The latest fad in urban planning and economic development theory is the idea that society's "creative class" is the cultural and economic salvation of cities and states. Gov. Jennifer Granholm has embraced the idea under the rubric of "Cool Cities." Among the underlying themes: attracting and retaining the under-40 crowd in urban areas; "walkable" communities; attention to the arts as a development tool; and 24/7 entertainment options.
But is turning your city into Manhattan (or SoHo, Greenwich Village, take your pick) worth the bother? Michigan officials from at least 120 cities apparently thought so, applying for the $100,000 worth of funds handed out to 17 cities last year for projects like an ice rink in Warren and a gay-and-lesbian community center in Ferndale. Under this program, it’s fine (and even necessary) for politicians to tax and spend — as long as it’s part of an effort to create a social environment with "buzz."
The governor’s State of the State address gave an explanation behind the latest attempts to build an economy through government largesse: "This is a bottom-up movement in which nearly 80 of our communities have local commissions on cool that are uncorking the bottle of creativity and unleashing the genie of possibility — planning everything from bike paths to bookstores to attract more people and new businesses."
The effort owes much to the work of Richard Florida, a professor at Carnegie Mellon University. He observed that high-growth areas of the 1990s were more likely to have a large number of cultural amenities — for example, bike paths and an independent music scene — as well as a pluralistic and diverse culture.

Listed entries —
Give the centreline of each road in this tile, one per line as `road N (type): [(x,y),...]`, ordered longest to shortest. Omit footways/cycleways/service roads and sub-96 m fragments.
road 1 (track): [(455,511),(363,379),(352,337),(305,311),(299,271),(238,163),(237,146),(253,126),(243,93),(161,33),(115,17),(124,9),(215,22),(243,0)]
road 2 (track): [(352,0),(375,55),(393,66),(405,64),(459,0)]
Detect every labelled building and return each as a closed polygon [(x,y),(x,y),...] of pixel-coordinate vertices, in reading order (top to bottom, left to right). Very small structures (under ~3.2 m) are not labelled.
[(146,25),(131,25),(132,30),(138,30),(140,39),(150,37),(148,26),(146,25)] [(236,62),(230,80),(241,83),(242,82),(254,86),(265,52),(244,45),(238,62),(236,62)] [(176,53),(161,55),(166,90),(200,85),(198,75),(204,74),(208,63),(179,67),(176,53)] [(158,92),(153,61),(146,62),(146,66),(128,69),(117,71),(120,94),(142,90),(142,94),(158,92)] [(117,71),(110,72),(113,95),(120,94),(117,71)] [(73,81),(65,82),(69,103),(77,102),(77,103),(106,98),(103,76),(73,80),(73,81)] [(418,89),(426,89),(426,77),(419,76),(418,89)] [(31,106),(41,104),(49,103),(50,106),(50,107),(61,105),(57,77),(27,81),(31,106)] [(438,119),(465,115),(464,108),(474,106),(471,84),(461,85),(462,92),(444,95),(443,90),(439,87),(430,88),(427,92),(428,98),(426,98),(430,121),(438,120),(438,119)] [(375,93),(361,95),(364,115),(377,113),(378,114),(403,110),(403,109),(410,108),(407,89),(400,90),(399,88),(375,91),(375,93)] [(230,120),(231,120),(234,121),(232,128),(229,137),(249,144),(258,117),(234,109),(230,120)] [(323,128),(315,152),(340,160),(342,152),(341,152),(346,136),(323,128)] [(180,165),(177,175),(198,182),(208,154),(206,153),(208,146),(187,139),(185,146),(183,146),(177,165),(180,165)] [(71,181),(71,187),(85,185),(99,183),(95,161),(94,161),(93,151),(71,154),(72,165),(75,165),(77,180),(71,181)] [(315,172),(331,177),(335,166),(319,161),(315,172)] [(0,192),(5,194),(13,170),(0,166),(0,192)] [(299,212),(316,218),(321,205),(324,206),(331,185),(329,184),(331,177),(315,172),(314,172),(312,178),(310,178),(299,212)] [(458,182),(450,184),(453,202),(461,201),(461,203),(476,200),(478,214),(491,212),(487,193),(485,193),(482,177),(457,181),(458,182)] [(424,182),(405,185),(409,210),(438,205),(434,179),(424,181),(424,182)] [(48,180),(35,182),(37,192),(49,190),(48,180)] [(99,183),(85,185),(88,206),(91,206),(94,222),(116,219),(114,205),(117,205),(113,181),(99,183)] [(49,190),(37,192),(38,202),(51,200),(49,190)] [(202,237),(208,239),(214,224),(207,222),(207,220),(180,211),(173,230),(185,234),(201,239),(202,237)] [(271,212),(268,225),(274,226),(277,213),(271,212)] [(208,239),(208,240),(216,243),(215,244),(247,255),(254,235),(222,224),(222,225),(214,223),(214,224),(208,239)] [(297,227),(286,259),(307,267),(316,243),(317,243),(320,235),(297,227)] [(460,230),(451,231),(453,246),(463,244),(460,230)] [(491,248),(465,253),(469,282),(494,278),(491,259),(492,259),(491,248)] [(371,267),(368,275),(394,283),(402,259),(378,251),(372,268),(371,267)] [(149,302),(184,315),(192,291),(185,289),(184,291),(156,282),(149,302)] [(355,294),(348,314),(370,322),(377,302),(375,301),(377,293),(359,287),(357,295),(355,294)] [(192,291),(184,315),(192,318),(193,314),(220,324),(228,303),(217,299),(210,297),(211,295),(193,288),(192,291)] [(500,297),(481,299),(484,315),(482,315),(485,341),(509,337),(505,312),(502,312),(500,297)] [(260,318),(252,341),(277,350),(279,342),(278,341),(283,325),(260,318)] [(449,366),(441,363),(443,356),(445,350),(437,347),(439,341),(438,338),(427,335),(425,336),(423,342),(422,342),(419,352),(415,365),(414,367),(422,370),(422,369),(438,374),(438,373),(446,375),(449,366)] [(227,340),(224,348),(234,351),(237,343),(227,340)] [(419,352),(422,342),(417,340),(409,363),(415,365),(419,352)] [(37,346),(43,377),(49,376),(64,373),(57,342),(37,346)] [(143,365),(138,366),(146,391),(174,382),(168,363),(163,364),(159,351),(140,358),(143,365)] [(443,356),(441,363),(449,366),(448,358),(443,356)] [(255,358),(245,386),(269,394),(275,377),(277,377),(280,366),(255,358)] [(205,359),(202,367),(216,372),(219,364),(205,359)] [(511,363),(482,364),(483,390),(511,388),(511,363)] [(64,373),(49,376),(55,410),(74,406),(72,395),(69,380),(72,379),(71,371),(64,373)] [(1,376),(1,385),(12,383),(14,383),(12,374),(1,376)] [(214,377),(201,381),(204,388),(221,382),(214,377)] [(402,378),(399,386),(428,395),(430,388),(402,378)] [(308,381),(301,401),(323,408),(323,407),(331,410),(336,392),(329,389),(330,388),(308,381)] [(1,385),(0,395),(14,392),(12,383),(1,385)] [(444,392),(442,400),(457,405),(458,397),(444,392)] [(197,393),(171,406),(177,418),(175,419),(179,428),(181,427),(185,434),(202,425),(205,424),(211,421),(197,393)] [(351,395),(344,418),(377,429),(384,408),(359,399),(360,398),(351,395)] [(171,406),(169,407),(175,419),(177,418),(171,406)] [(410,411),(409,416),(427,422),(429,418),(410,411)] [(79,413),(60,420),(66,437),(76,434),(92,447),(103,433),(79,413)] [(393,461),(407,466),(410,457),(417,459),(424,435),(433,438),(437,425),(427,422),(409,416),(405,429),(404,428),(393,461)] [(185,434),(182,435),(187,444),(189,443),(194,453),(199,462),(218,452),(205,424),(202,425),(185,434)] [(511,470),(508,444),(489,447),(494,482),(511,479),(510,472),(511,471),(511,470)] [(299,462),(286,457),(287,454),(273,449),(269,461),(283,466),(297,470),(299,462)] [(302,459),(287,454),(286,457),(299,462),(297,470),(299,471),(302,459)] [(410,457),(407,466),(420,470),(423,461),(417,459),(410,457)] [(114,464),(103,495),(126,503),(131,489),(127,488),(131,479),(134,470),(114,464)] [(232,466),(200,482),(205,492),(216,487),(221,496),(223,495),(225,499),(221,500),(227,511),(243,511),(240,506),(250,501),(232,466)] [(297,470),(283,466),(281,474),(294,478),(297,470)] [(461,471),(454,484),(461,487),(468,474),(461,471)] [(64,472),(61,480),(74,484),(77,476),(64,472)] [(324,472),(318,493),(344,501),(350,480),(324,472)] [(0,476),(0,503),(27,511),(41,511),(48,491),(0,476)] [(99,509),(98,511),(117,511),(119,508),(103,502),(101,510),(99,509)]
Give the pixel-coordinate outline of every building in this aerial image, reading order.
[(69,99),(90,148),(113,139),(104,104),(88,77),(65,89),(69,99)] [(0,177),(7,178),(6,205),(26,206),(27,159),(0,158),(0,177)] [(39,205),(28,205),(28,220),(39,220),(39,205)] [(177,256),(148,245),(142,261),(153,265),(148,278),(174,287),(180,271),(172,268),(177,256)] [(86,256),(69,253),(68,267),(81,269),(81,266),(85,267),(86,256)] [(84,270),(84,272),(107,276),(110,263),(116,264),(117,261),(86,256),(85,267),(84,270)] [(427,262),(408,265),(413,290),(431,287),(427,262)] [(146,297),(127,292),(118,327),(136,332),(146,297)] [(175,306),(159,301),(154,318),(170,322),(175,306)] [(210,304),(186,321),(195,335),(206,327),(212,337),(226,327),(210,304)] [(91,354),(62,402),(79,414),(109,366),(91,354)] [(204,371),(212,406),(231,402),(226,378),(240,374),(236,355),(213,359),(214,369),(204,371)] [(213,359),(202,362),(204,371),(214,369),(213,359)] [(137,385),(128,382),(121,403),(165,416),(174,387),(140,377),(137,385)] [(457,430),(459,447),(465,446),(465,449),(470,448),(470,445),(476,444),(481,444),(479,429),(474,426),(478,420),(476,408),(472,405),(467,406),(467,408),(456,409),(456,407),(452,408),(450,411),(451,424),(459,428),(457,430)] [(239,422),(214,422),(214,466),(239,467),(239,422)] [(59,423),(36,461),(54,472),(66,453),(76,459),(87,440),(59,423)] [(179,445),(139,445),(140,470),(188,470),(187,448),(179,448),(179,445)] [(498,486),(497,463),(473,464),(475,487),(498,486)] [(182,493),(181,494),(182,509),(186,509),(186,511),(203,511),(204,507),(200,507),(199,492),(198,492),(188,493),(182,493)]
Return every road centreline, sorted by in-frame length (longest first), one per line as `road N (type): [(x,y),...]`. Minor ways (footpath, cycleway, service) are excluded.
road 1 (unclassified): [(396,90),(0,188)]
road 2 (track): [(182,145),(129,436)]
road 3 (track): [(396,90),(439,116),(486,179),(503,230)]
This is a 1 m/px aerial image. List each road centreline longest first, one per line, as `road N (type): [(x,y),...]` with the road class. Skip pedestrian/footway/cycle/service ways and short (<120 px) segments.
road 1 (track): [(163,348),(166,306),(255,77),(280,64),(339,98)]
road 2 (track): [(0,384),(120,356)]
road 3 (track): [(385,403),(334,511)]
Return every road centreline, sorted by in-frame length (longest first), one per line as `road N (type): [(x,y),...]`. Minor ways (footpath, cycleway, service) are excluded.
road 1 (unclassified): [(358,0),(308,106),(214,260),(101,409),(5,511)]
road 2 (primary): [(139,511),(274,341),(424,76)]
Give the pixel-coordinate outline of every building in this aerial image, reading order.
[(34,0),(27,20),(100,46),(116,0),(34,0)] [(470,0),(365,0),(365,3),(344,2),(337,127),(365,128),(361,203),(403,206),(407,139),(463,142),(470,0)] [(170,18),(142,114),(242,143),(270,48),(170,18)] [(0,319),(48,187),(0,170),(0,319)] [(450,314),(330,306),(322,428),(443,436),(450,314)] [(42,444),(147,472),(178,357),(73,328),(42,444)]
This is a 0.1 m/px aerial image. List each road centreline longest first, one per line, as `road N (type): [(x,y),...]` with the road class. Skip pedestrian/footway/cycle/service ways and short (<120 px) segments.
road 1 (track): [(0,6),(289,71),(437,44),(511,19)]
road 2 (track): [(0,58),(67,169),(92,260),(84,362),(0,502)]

Tasks —
1. Reproduce the span of the Cool Cities passage that begins with the words containing "The latest fad" and ends with "24/7 entertainment options.", substituting "city planning" for "urban planning".
2. Answer these questions from the Cool Cities passage:
(a) How many cities received funds last year?
(b) At which university is Richard Florida a professor?
(c) According to the governor, how many communities have local commissions on cool?

Task results —
1.
The latest fad in city planning and economic development theory is the idea that society's "creative class" is the cultural and economic salvation of cities and states. Gov. Jennifer Granholm has embraced the idea under the rubric of "Cool Cities." Among the underlying themes: attracting and retaining the under-40 crowd in urban areas; "walkable" communities; attention to the arts as a development tool; and 24/7 entertainment options.

2.
(a) 17 cities.
(b) Carnegie Mellon University.
(c) Nearly 80.